● **PASSAGE**:
Segment Open

Fwd: Re: Application duplication (was: Re: cdbakeoven)

Thomas Zander zander at planescape.com
Sat Apr 20 15:54:22 BST 2002


On Sat, Apr 20, 2002 at 03:14:20PM +0200, Guillaume Laurent wrote:
> On Saturday 20 April 2002 13:54, Marc Mutz wrote:
> >
> > Just because Windows dumbed down users to the point that they can't even
> > browse the web without a help wizard doesn't mean we should do the same.
> 
> As you say, users want to browse the web. Likewise, they want to burn CDs. 
> They don't want to choose between half a dozen of web browsers and CD 
> burners. It's all about performing tasks and solving problems, not programs.
> 
> > GUIs are not there to make dumbed down programs but to make programs easier
> > to learn
> 
> No, to render tasks easier to accomplish.
> 
> > Free software is also about choice.
> 
> And that's its curse. That everyone feels entitled to create yet another irc 
> client, window manager, mp3 player, etc... because "free software is about 
> choice". In some cases it's justified (like when you want good integration 
> with a platform), but in general it's just ego-driven, and all you get is a 
> bunch of half-finished programs.

Segment Closed

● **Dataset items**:
Segment Open

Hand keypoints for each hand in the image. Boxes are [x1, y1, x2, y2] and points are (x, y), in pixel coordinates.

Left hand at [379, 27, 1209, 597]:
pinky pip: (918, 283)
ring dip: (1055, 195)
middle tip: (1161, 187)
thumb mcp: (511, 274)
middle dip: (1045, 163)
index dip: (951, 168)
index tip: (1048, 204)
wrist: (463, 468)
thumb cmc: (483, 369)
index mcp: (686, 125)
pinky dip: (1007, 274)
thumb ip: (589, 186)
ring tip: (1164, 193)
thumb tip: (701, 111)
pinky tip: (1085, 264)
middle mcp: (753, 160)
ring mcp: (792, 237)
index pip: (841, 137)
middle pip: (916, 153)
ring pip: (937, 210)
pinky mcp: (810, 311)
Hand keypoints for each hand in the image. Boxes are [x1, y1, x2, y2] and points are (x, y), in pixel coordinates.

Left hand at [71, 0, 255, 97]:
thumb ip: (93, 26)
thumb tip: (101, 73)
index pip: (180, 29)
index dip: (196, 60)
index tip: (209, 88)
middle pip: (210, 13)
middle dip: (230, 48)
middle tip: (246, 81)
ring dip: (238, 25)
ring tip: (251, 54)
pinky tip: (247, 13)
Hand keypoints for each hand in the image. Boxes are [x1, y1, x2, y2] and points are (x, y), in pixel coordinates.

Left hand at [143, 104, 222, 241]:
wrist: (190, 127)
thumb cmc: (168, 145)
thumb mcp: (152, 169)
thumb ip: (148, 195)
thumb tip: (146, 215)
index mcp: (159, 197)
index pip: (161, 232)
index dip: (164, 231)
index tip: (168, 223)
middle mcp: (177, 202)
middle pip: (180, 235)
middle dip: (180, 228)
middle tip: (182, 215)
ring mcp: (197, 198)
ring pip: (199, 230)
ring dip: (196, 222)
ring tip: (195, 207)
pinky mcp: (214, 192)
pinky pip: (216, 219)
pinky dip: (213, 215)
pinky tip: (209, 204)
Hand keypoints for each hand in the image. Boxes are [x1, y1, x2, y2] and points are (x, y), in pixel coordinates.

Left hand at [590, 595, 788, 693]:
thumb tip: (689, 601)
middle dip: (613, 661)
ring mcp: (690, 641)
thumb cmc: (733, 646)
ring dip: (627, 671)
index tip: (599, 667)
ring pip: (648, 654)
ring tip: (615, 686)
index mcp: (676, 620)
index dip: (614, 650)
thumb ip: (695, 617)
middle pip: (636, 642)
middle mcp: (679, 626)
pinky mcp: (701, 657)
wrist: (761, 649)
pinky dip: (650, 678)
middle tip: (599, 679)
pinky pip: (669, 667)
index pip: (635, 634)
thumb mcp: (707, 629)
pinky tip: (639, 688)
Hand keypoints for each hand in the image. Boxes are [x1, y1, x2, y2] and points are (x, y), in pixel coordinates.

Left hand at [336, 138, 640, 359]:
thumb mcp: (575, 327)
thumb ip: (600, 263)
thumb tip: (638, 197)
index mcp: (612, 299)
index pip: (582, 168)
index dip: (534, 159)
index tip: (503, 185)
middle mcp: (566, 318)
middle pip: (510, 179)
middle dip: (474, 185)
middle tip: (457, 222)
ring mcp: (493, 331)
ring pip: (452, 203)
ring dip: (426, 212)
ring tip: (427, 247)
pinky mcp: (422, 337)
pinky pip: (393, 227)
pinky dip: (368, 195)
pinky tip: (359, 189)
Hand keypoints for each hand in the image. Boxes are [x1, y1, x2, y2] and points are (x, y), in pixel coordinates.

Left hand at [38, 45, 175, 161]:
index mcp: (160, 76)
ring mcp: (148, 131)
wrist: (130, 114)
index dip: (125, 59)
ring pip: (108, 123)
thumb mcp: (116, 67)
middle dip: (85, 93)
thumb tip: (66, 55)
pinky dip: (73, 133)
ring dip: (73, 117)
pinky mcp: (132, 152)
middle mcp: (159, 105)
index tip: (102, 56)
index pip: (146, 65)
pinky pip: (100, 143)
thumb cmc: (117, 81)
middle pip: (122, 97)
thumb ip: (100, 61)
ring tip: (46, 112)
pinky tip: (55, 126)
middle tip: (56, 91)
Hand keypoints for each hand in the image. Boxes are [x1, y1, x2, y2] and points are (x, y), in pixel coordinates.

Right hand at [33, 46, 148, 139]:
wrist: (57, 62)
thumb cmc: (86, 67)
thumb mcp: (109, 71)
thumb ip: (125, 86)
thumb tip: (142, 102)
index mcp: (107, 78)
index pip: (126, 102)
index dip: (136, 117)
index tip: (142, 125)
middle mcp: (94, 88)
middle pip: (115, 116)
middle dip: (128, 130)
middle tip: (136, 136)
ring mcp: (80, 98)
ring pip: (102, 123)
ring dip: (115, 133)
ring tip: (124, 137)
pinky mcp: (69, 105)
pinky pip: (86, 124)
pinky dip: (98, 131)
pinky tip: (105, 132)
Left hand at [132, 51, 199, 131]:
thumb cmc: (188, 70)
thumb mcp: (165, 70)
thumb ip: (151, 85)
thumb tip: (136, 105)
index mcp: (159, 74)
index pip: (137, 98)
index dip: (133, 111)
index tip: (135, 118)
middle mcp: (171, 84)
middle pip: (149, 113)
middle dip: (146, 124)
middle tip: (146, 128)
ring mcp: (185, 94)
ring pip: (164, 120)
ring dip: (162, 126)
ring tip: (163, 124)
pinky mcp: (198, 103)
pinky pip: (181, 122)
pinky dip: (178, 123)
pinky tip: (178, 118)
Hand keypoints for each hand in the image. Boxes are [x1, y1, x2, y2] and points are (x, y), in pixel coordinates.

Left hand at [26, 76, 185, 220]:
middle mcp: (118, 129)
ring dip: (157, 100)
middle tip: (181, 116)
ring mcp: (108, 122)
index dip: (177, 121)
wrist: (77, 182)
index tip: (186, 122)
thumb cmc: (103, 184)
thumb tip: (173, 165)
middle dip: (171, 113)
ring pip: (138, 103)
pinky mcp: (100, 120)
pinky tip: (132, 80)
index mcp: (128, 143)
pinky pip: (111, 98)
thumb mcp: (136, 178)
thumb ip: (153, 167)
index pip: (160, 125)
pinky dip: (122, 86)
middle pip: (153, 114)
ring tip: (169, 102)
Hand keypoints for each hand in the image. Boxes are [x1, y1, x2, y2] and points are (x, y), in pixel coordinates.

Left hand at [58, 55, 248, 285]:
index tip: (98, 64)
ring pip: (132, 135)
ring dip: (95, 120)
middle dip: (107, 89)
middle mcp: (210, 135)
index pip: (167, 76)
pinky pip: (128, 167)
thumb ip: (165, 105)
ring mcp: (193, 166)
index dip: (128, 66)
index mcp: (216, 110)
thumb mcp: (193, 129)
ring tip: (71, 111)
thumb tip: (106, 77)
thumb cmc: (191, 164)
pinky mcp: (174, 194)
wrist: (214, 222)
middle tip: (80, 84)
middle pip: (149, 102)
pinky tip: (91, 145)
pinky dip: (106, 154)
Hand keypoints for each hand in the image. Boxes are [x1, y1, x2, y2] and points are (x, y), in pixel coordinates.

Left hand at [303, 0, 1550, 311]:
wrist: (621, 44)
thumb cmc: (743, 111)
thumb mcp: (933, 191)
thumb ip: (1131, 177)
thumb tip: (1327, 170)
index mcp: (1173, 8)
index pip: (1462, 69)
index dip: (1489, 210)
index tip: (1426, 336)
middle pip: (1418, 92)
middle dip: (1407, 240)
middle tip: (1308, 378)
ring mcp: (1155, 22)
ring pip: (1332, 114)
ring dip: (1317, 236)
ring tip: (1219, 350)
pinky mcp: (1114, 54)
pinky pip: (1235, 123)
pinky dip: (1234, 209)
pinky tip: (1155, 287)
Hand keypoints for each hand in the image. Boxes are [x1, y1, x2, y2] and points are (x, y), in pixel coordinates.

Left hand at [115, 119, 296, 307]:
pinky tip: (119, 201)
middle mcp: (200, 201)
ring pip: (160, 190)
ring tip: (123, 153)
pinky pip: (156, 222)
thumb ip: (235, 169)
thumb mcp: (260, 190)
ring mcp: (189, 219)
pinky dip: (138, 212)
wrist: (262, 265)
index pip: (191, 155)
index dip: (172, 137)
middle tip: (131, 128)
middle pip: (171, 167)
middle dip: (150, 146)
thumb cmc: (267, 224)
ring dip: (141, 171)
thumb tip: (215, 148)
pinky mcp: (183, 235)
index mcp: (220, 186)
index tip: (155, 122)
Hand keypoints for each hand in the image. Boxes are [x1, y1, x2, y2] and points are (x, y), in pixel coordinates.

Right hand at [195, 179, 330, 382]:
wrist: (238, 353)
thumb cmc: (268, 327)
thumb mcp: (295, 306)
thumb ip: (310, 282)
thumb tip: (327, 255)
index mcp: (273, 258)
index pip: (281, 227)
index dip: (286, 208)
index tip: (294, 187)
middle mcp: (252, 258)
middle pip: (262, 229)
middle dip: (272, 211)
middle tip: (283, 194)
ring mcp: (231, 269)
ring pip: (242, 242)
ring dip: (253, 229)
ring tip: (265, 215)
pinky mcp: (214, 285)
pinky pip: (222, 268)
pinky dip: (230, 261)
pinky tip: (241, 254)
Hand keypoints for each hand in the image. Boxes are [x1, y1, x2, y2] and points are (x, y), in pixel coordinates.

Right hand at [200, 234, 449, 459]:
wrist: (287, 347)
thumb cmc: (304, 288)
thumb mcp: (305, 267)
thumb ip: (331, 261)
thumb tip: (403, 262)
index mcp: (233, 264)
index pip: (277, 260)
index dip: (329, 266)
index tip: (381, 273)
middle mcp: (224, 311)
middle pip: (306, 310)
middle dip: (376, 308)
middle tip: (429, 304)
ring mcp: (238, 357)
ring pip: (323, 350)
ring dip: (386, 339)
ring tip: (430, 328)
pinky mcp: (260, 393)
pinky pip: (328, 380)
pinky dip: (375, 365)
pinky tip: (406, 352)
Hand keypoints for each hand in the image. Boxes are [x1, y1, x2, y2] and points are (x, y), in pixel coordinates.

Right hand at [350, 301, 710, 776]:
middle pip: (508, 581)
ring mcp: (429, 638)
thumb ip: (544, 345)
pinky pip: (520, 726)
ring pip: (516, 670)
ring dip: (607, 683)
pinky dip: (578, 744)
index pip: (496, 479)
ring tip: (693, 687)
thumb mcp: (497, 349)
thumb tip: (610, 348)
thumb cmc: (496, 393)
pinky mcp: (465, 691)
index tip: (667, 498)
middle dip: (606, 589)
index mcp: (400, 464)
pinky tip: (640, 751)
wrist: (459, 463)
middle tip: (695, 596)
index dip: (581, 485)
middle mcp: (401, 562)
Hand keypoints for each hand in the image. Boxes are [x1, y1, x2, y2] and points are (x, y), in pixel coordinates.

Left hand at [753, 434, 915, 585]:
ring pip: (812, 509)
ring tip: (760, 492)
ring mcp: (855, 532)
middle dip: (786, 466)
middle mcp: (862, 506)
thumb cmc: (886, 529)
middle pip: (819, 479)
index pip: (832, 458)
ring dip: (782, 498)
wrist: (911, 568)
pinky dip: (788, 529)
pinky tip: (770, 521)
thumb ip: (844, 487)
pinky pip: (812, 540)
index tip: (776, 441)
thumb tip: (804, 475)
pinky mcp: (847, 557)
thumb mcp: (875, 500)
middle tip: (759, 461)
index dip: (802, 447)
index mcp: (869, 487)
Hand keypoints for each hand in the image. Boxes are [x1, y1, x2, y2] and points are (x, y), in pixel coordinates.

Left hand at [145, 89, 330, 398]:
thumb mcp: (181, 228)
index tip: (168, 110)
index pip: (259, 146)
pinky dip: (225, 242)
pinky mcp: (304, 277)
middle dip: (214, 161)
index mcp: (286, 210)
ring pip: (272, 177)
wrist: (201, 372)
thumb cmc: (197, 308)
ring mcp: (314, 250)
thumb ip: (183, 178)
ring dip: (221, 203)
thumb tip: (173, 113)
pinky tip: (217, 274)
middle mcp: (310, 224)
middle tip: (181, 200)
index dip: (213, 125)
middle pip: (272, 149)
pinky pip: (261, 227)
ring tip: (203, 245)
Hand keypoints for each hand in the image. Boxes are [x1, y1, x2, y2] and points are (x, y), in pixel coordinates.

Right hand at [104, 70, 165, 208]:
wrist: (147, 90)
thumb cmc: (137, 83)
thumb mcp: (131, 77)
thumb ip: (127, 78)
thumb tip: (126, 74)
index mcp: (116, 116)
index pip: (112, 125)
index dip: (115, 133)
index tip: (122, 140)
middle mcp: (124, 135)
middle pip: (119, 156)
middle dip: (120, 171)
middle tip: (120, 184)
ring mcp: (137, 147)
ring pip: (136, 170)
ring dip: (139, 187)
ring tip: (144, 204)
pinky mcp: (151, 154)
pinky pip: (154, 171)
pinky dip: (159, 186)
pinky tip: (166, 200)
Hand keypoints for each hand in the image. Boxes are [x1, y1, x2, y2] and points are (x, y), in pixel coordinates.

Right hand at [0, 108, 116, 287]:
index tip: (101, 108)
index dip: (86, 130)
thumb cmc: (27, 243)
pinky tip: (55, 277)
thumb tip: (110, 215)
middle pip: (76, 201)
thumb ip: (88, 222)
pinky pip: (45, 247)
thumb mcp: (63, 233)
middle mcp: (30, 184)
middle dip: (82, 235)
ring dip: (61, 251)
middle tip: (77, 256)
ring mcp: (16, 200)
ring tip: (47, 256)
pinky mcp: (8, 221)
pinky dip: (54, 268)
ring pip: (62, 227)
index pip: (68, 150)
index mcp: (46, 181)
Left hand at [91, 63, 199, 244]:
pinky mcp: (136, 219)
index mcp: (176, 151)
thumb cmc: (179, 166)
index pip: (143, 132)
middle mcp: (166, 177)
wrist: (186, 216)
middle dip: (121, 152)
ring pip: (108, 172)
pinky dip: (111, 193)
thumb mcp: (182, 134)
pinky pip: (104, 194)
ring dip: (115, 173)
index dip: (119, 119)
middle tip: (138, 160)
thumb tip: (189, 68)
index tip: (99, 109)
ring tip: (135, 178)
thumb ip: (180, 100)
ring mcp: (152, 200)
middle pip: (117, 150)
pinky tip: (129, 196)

Segment Closed

● **EXERCISE AIM**: Please continue the mailing-list message about application duplication from the point where it stops.

● **TASK ANSWER**:
I only half agree here; in practice the people that start a new application 
are just starting to look into programming and their program will die out soon
if its the nth application of its sort.
While I agree that that is a wast of time in the end; the difference you forget
to make is that for an end user that little experiment is useless; but for a 
programmer its a learning curve.
In the end there are lots of programmers that can not work together (yet)
with a bunch of others, they will never contribute to others software. I don't 
want those people working on KDE anyway since they get mad if you alter the
way their code works.

Most software is created by people that look into the subject quite different.
The best gains in programming have been with the acception of new programmers
into a project.
Looking at other projects there are gains in different levels of the whole; 
a different UI, a new feature I never thought of etc.

> Suppose you could buy a HiFi set with four different CD players, all with 
> different buttons and features. Even if it was at the same price as a 
> "normal" HiFi set, would you be interested ? 
Luckely the practice is that most look at the status-quo and copy the basic
stuff; so the buttons are doing the same thing, have the same labels.
The difference is that in my CD player I have features I have not seen in 
others; features I love and I hope others will copy.
Unfortunately in the hardware world that will not happen too soon; copyrights
and trademarks limit competition in that manner.

> Suppose you could replace the 
> steering wheel and pedals of your car by something totally different where 
> you'd steer with your feet and control the accelerator and brakes with your 
> hands. Would you do it ?
Again the divergence from the status-quo; that is not what will actually happen.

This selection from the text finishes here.